President Donald Trump formally notified the Congress today of his intention to sign a trade agreement with Mexico in the next 90 days, to which Canada could be added "if it is willing" and with whom he will resume the talks next week.
"Today the president informed Congress of his intent to sign a trade agreement with Mexico - and Canada, if it is willing - 90 days from now. It is the most advanced agreement and with the highest commercial standards in the world," said US Trade representative Robert Lighthizer, in a statement.
After a week of intense negotiations with Canadian minister, Chrystia Freeland, in which some progress was made but not enough to seal the pact, both parties will meet again in Washington.
"The talks were constructive and we made progress (...) Our team will meet with Minister Freeland and her colleagues on Wednesday of next week," Lighthizer said.
On Monday, Trump unexpectedly announced he had reached an agreement with Mexico and affirmed Canada could join or negotiate a separate trade pact.

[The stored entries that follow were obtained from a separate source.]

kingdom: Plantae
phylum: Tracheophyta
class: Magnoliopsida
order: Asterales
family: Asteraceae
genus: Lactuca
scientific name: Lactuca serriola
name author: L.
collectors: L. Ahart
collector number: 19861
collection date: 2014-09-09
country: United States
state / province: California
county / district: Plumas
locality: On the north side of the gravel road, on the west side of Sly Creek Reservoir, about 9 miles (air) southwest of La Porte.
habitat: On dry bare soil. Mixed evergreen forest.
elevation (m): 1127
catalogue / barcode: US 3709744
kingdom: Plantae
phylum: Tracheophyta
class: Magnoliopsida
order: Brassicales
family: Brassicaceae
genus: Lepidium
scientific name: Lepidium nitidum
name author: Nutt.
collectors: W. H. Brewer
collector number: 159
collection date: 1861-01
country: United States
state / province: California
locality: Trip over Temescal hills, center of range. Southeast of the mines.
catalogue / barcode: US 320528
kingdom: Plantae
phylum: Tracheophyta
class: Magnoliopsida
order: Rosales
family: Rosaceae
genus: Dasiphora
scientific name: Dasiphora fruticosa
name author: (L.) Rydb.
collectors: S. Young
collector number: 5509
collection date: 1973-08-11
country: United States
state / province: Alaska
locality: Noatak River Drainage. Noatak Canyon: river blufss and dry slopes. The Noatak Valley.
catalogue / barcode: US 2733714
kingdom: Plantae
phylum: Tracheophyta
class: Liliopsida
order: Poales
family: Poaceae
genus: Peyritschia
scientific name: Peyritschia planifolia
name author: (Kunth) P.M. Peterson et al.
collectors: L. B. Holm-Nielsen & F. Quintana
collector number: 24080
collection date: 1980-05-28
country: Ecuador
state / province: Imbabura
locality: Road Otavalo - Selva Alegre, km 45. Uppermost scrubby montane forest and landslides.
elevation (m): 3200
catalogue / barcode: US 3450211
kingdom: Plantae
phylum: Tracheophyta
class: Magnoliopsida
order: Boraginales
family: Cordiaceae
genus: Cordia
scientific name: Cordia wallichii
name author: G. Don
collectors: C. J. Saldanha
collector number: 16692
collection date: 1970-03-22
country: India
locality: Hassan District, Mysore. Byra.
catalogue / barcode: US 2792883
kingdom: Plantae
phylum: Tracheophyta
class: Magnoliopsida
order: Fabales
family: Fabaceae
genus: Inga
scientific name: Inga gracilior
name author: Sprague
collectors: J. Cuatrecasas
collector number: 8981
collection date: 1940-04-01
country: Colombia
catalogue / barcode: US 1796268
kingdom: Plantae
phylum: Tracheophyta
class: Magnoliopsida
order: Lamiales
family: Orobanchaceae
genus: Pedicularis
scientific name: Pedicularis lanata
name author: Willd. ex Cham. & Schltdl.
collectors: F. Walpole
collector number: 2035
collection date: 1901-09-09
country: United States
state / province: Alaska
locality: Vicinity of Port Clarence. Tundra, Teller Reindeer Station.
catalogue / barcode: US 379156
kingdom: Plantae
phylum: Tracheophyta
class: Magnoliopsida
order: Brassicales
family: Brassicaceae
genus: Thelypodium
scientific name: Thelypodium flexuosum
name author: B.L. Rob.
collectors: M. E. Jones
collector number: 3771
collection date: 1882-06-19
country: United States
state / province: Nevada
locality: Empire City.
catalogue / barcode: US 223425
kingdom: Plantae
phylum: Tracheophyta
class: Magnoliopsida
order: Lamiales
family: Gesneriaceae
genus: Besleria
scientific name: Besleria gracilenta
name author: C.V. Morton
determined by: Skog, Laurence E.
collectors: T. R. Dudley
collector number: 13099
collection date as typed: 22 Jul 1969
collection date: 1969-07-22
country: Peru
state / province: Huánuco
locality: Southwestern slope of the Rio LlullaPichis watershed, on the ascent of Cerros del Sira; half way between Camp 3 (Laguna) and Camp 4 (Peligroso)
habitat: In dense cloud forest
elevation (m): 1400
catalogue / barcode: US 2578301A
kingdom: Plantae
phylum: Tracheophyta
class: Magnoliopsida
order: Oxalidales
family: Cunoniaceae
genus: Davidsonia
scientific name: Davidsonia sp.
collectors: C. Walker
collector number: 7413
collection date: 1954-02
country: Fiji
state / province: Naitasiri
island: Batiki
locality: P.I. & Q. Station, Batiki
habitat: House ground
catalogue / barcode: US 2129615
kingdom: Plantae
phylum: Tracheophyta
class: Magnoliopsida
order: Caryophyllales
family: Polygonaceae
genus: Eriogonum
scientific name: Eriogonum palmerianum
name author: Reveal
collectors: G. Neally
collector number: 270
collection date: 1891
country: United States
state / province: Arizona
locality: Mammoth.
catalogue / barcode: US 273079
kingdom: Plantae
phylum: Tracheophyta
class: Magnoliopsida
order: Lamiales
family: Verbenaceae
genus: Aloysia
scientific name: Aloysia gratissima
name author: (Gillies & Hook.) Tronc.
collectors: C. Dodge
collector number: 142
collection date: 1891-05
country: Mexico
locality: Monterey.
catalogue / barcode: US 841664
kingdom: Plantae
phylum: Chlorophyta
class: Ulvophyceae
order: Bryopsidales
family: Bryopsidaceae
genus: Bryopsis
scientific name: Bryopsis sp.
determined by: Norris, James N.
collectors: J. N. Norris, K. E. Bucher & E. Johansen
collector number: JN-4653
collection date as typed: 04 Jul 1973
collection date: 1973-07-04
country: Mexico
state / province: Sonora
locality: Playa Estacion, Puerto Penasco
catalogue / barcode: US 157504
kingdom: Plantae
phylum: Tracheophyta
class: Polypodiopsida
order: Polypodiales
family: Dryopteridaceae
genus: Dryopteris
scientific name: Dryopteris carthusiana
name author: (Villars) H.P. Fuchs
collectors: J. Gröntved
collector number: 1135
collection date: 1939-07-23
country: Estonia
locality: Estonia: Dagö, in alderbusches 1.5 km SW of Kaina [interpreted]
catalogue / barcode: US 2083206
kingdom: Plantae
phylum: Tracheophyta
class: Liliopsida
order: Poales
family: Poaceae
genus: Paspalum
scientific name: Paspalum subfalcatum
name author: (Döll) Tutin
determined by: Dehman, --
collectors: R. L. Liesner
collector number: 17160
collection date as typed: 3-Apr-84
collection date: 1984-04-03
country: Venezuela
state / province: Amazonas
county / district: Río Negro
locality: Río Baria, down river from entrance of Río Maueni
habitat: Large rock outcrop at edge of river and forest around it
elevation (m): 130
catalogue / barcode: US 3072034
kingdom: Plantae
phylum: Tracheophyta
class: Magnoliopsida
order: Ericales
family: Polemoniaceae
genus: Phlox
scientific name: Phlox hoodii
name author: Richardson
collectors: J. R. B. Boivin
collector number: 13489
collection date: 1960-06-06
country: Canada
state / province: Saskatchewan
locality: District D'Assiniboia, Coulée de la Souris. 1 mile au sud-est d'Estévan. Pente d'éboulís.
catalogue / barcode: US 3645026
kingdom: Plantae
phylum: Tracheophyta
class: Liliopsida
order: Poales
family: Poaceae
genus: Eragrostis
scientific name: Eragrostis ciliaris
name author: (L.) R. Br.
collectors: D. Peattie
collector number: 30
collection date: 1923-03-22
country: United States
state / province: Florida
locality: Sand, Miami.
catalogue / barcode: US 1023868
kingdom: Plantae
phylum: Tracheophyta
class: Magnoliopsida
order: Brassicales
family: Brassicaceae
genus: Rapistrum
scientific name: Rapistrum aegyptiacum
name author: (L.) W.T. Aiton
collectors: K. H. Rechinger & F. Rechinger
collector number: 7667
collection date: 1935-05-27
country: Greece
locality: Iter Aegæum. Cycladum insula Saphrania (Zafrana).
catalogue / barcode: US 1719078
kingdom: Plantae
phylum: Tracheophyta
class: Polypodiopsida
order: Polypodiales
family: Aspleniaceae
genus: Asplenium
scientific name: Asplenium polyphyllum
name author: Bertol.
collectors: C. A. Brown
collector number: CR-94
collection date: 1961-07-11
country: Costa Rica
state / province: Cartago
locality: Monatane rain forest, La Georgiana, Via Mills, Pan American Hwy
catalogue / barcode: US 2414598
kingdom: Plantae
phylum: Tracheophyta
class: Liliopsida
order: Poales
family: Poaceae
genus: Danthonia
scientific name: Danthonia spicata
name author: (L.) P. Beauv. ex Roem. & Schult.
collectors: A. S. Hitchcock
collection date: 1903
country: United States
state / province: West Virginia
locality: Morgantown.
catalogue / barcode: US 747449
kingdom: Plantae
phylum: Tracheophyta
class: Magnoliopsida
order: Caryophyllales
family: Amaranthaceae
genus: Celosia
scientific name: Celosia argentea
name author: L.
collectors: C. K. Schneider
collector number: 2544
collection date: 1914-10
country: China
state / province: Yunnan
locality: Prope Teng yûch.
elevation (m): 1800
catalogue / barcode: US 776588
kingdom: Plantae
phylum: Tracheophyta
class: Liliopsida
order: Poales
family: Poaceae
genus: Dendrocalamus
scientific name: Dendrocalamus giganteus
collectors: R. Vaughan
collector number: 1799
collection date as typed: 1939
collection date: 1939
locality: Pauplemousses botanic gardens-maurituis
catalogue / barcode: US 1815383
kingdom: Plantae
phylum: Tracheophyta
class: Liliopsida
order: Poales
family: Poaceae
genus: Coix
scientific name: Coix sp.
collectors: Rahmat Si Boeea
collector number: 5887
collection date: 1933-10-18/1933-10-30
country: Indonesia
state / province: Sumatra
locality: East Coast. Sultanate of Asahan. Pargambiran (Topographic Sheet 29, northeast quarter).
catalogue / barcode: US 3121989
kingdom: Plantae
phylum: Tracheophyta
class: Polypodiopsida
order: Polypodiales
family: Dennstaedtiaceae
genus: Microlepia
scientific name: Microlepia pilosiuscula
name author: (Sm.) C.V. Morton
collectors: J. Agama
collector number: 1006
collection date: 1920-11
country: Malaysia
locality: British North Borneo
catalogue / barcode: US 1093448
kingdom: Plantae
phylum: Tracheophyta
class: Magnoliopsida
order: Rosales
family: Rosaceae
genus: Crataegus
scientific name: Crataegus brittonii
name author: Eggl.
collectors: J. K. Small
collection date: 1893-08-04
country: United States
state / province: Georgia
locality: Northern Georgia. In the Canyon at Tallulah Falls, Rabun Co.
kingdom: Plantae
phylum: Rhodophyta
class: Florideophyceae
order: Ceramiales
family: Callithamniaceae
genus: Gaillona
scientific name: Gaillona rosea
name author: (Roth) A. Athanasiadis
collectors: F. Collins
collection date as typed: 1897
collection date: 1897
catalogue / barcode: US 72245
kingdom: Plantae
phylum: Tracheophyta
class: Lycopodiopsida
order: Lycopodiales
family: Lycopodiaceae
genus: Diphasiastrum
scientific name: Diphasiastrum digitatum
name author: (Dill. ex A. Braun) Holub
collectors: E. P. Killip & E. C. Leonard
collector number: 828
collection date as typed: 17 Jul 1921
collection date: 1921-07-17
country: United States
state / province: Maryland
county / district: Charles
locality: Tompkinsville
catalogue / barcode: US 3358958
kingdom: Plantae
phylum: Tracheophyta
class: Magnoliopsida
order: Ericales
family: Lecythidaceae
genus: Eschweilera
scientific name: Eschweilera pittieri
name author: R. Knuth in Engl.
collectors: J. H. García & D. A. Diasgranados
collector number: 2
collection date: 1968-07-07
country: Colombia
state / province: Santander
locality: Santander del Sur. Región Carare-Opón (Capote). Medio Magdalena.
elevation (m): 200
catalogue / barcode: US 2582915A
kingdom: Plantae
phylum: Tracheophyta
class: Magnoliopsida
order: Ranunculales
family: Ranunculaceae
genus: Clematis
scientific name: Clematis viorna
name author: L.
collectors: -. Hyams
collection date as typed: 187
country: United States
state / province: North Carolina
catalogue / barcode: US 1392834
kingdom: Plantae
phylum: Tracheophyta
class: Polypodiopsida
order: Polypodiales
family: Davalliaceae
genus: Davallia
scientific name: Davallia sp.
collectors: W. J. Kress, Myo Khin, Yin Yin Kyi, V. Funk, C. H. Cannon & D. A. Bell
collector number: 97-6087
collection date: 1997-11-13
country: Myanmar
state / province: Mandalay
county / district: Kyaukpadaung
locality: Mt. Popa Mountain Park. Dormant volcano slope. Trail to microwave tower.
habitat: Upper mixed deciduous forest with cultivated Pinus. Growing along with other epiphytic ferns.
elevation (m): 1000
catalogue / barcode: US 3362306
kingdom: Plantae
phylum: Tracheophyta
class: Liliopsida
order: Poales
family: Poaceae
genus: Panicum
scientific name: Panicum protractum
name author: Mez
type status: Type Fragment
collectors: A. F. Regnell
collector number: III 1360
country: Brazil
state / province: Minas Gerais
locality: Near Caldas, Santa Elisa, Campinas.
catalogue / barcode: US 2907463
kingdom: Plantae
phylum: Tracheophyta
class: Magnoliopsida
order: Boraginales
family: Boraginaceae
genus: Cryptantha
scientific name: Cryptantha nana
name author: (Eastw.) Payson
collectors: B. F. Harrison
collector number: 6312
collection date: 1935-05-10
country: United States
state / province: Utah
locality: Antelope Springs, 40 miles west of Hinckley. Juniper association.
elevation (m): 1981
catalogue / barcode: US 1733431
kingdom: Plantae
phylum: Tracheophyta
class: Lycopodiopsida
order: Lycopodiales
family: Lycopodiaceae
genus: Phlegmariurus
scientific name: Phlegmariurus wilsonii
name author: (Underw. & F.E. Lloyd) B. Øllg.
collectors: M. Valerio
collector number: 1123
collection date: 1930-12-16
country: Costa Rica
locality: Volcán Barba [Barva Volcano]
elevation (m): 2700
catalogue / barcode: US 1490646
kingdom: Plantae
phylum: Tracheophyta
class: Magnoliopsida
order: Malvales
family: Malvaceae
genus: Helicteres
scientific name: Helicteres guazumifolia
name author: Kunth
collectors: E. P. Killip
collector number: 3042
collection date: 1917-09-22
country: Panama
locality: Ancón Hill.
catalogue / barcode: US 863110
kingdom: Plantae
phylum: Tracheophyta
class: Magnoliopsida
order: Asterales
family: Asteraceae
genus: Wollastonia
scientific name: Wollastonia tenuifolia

Trump set the final term this Thursday, so that Congress can review it as required by the legislation, and to make room for maneuver for it to be ratified by the outgoing Mexican president, Enrique Peña Nieto, who will leave office on December 1.
The goal is to reform the North American Free Trade Agreement (NAFTA), in force since 1994 between the three countries, and which currently includes more than one trillion dollars a year in exchanges.